>> begin

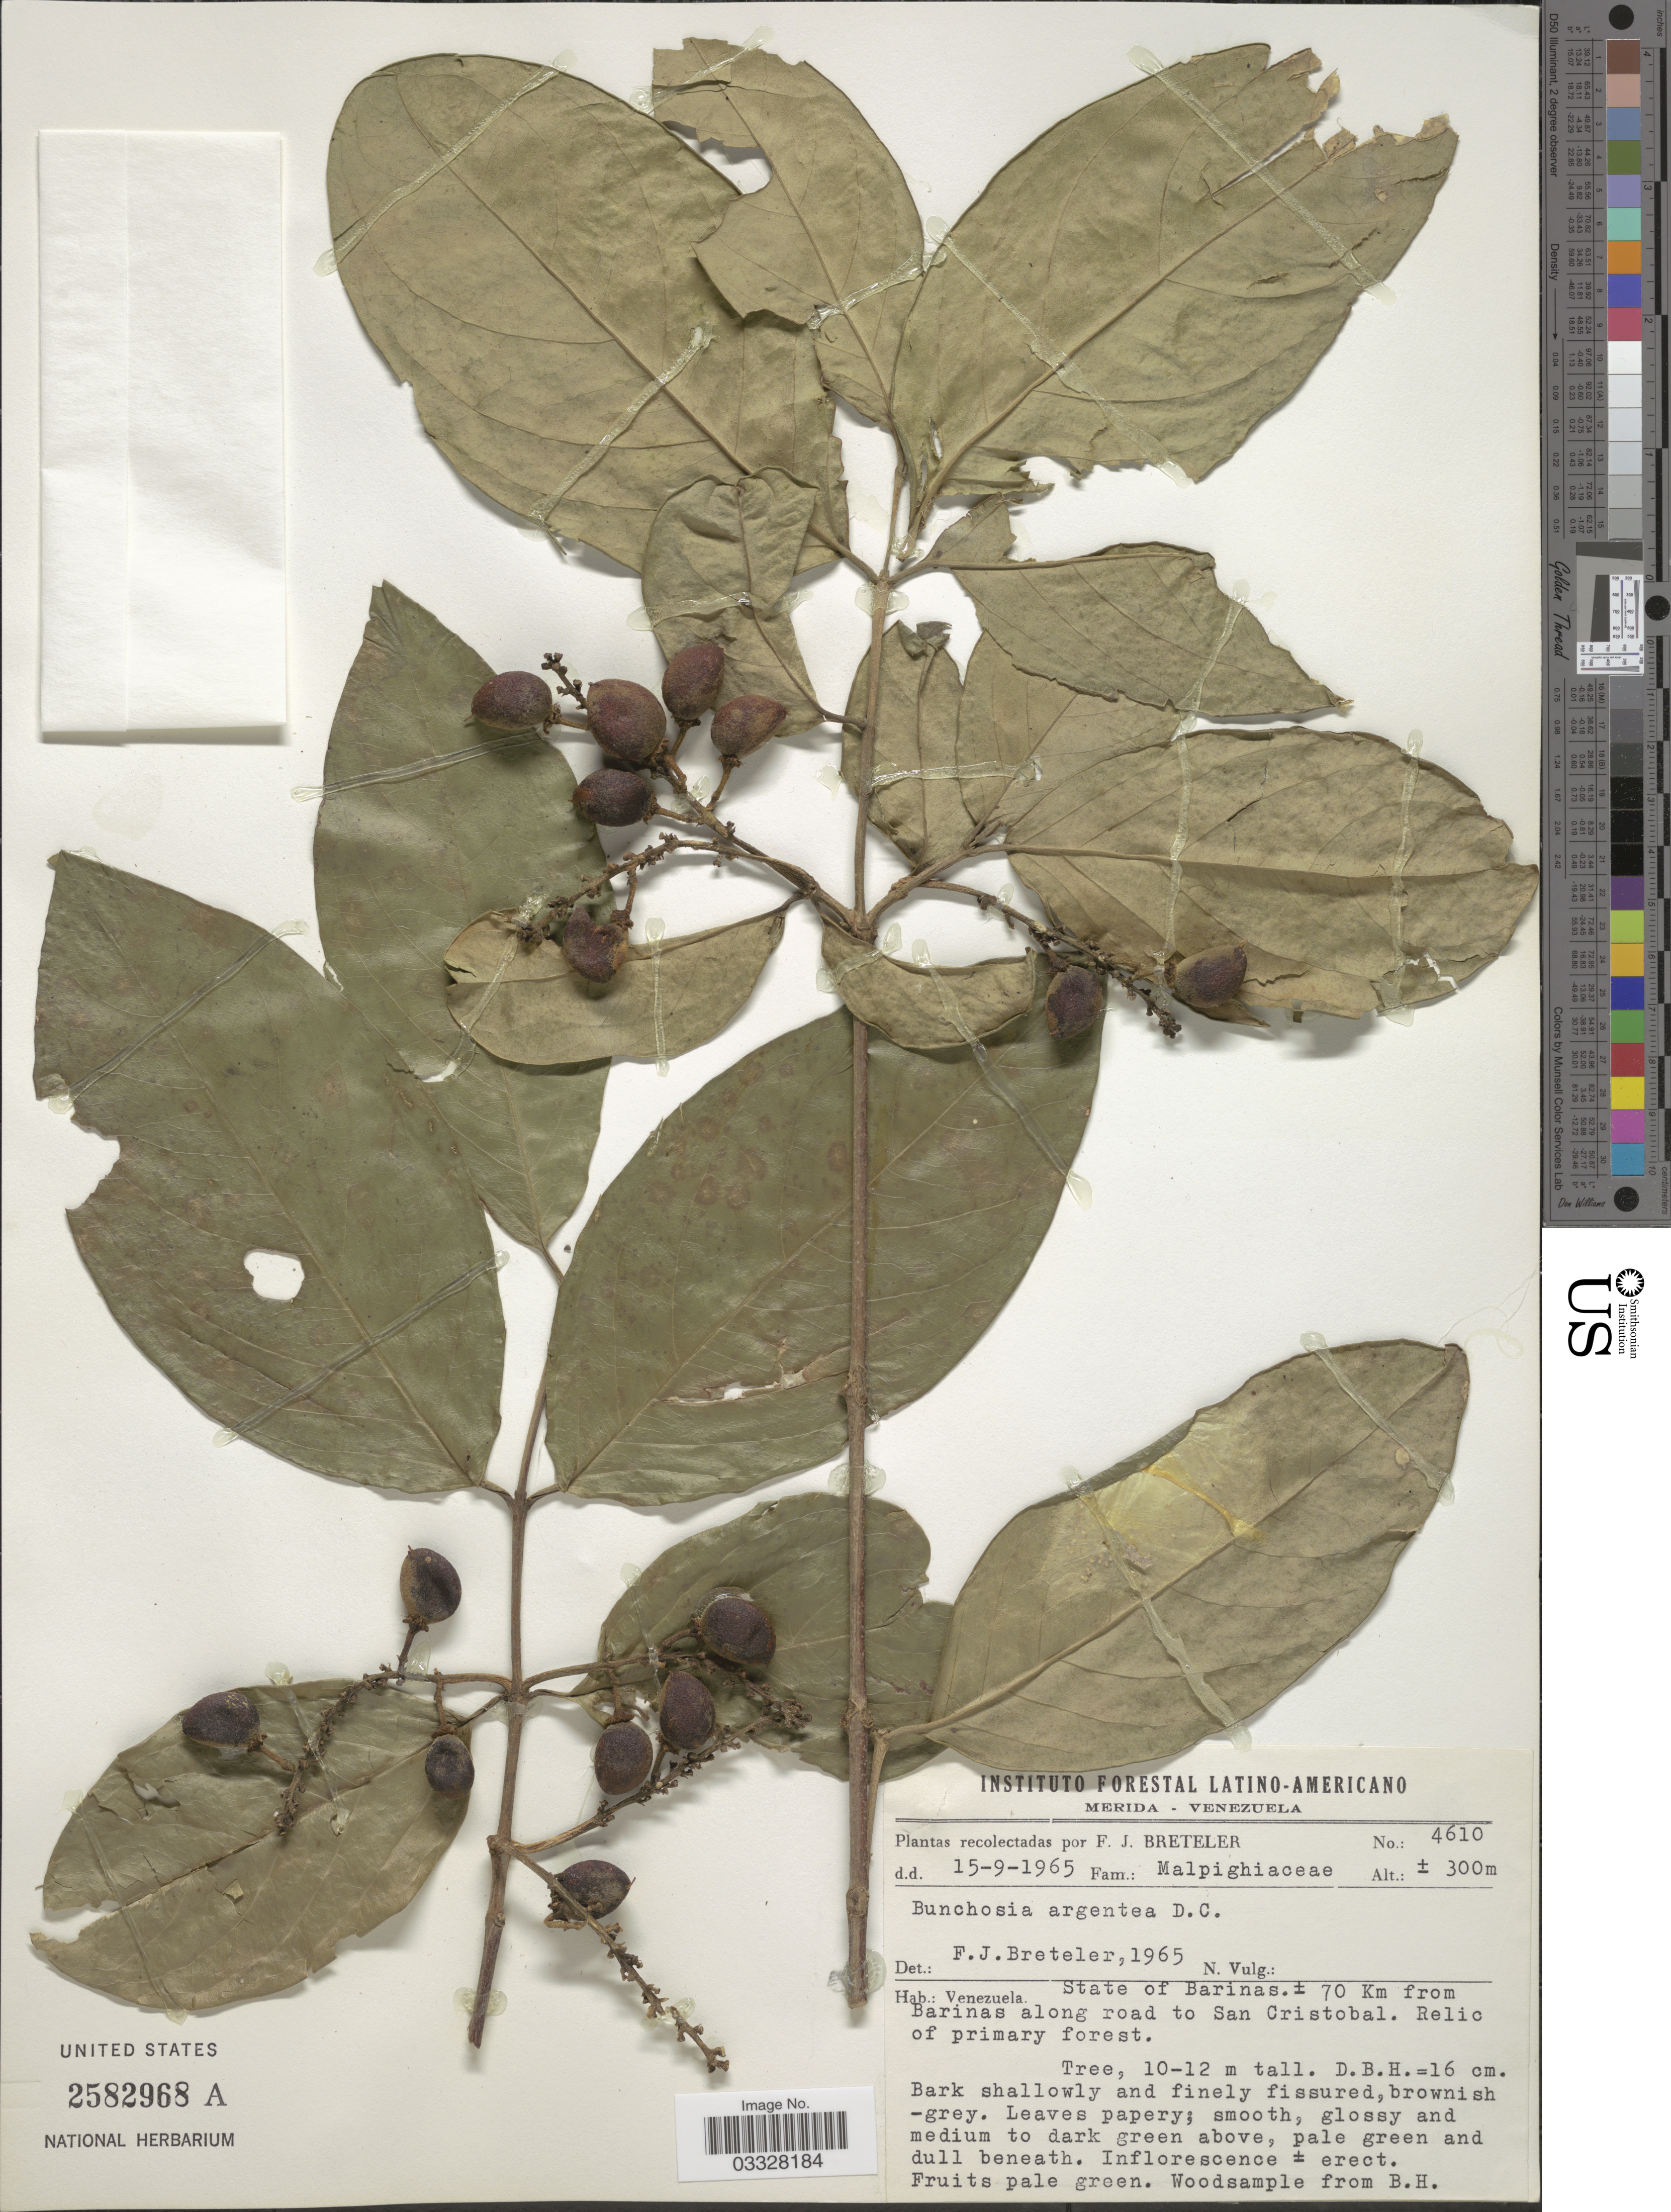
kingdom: Plantae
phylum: Tracheophyta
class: Magnoliopsida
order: Malpighiales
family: Malpighiaceae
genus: Bunchosia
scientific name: Bunchosia argentea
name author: (Jacq.) DC.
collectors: F. J. Breteler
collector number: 4610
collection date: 1965-09-15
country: Venezuela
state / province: Barinas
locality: ± 70 Km from Barinas along road to San Cristobal. Relic on primary forest.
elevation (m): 300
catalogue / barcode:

>> end

Rewrite the lines above with "locality" changed to "site description" and nothing else altered, omitting the pictures.

IN RESPONSE:
kingdom: Plantae
phylum: Tracheophyta
class: Magnoliopsida
order: Malpighiales
family: Malpighiaceae
genus: Bunchosia
scientific name: Bunchosia argentea
name author: (Jacq.) DC.
collectors: F. J. Breteler
collector number: 4610
collection date: 1965-09-15
country: Venezuela
state / province: Barinas
site description: ± 70 Km from Barinas along road to San Cristobal. Relic on primary forest.
elevation (m): 300
catalogue / barcode:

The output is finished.